Montmorency

After being introduced to Eleanor Updale over four years ago, I vowed to find out about Montmorency. As you do. But reality kept me in check, and when I was provided with one of Eleanor’s new books, I read that instead. And then last year there was another brand new one, and poor Montmorency slipped further into my black reading hole.

Until… just last week, in fact. Eleanor wrote to tell me she’s not only got back ownership of all four Montmorency books, but she has done what fans have been clamouring for, and written a fifth book, finally rescuing the man from the cliff he has been hanging from for some years.

Eleanor Updale, Montmorency - 3 covers

And would I like to read Montmorency Returns? Well, yes. But perhaps I ought to find out who he is by starting at the beginning, and that is what I’ve done. I told myself that reading the first book might be enough background, because to read all four very quickly, seemed a tall order. Only, I believe I will have to locate books two, three and four as well. If only to ascertain what kind of cliff-hanger, and to feel I’m up to speed on everything. Plus the small matter of my enjoyment.

Halfway through Montmorency I wanted to stop. Eleanor had done that thing again, where I am so worried I’m absolutely certain I can’t go on. I knew she’d have to do something bad to Montmorency, and I didn’t want to see it being done.

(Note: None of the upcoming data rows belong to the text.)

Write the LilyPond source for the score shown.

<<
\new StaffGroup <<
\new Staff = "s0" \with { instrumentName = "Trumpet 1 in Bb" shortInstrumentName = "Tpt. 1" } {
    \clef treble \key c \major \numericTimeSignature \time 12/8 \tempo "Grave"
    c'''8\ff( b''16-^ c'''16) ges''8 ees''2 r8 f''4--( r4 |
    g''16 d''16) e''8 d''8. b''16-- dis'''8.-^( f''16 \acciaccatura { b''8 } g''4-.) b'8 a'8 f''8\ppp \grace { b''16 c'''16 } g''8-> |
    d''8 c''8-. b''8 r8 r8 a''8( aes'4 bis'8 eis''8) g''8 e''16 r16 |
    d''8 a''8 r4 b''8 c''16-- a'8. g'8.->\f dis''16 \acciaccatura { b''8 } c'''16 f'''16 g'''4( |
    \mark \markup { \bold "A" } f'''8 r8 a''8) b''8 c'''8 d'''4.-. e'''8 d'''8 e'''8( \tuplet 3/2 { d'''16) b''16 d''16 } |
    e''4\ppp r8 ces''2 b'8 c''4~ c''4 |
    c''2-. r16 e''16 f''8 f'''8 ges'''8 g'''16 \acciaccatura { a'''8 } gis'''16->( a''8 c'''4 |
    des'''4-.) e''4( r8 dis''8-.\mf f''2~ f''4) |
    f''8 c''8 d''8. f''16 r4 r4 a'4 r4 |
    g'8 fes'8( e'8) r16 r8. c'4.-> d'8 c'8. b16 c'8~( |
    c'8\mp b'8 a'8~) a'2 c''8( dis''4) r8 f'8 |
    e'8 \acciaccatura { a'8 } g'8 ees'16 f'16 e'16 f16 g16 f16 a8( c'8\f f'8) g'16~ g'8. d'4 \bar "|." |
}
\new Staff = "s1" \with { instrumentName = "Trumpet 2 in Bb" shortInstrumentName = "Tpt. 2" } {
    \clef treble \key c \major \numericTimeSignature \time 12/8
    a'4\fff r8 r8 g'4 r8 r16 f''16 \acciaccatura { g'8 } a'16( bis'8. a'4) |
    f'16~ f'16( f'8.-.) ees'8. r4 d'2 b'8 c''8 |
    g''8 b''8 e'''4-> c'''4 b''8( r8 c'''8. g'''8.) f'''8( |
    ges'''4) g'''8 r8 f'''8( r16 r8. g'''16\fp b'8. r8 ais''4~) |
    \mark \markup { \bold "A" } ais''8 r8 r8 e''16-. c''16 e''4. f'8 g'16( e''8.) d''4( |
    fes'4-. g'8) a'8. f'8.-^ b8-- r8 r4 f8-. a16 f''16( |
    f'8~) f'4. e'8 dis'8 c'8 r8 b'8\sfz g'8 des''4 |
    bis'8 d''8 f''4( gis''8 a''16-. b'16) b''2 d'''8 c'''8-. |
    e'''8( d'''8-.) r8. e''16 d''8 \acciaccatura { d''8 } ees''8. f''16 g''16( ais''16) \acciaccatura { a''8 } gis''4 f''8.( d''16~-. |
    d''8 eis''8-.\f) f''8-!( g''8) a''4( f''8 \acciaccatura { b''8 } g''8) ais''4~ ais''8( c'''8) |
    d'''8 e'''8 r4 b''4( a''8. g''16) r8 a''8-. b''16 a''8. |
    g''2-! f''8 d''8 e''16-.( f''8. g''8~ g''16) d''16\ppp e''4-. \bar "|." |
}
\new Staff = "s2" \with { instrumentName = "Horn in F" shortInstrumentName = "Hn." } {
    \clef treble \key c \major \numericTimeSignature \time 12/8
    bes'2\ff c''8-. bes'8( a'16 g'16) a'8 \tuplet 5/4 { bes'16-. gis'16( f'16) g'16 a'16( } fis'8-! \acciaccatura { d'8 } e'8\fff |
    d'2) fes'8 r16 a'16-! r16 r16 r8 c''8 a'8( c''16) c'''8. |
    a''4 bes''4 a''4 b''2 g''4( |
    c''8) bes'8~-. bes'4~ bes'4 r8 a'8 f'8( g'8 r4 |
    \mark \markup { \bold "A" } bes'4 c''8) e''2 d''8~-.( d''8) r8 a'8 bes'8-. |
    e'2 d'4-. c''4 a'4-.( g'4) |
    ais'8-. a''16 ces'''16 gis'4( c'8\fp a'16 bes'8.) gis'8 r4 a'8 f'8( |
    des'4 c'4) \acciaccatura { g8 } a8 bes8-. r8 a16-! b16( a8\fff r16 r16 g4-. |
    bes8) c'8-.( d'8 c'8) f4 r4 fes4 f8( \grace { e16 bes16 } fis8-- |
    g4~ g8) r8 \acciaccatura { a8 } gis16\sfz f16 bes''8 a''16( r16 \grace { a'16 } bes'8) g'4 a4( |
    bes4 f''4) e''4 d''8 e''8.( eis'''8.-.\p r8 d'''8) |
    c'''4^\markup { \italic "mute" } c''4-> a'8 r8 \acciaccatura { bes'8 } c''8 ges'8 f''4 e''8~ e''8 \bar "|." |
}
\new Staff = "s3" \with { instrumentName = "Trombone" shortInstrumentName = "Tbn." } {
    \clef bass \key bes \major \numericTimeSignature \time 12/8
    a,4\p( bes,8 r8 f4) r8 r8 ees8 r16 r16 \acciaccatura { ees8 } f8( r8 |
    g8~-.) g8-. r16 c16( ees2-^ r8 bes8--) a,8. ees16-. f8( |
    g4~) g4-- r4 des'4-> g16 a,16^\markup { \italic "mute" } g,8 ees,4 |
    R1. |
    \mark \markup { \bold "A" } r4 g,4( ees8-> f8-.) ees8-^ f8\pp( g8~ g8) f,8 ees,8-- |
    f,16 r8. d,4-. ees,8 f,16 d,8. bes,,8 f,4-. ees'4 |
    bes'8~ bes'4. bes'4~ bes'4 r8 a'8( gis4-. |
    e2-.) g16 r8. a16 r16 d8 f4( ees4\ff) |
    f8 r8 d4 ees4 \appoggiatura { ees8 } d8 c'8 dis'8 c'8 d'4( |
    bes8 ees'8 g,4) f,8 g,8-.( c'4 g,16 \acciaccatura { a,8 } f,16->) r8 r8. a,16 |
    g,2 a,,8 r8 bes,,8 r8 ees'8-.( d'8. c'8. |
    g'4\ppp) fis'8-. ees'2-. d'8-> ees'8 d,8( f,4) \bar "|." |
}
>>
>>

It’s curious, really. I shouldn’t cheer a thief on, or care what happens to him. The other thing is, the book has no child characters at all. Montmorency is an adult, and so are all the people he consorts with, in and out of jail. That doesn’t mean it’s not a ‘young’ book. It is, in much the same way as my childhood classics often were about adults, but written in a way that would attract younger readers.

Montmorency is a kind of Arsène Lupin; a gentleman thief, in Victorian London. Because he has to live off something. It’s fascinating to see how prisoner 493 spends time in jail, and how he plans what to do if and when he is free again, and then how he starts off once he does get out.

It involves sewers, and these ones are smellier and generally yuckier than the ones in Terry Pratchett’s Dodger. But it’s the same principle.

In the end Montmorency copes well with what the author throws at him, and I was able to continue. Did I mention I might have to read them all?

One response to “Montmorency

  1. Stephen Fry’s audio versions are wonderful too. Much more than just someone reading a book.